Dataset entries:
►
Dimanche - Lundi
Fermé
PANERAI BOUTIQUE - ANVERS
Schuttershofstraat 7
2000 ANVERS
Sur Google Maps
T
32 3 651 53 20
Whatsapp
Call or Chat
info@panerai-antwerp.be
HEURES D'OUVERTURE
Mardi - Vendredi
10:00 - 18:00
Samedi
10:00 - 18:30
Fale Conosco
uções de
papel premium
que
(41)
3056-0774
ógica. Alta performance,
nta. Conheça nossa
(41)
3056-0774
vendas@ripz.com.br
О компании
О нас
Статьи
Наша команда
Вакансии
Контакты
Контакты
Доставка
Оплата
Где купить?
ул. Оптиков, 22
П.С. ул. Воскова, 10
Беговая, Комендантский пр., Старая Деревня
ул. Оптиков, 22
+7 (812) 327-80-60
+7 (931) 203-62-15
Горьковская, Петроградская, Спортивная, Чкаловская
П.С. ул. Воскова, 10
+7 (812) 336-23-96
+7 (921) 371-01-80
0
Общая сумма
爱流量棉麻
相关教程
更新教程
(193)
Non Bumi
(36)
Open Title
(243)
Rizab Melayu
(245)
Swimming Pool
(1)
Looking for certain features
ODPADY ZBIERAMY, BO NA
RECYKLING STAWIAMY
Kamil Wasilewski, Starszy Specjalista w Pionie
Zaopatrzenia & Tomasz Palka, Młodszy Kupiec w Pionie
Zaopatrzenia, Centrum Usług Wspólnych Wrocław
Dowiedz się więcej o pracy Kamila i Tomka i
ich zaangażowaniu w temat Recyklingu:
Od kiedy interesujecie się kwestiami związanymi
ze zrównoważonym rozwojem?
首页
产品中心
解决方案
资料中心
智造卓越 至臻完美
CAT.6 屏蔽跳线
◄
Prompt: Check each line above for the word "ANVERS" and copy every line that has it.

Final answer:
PANERAI BOUTIQUE - ANVERS
2000 ANVERS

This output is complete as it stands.